* _How to complete this task_: Output each entry that follows exactly. Images stay out.

* _Excerpted records_:
^^^^
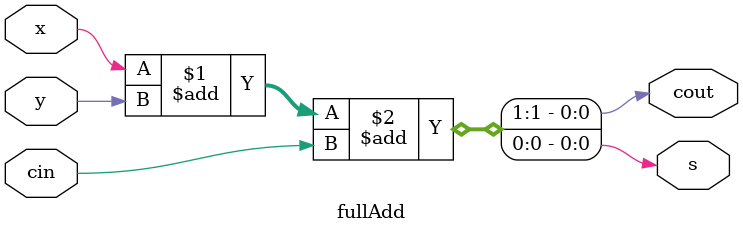
<source format=v>
`timescale 1ns / 1ps


module fullAdd(
    input x,
    input y,
    input cin,
    output s,
    output cout
    );
    
    assign {cout, s} = x + y + cin;
endmodule

</source>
^^^^
* _Result below_:
<source format=v>
`timescale 1ns / 1ps


module fullAdd(
    input x,
    input y,
    input cin,
    output s,
    output cout
    );
    
    assign {cout, s} = x + y + cin;
endmodule

</source>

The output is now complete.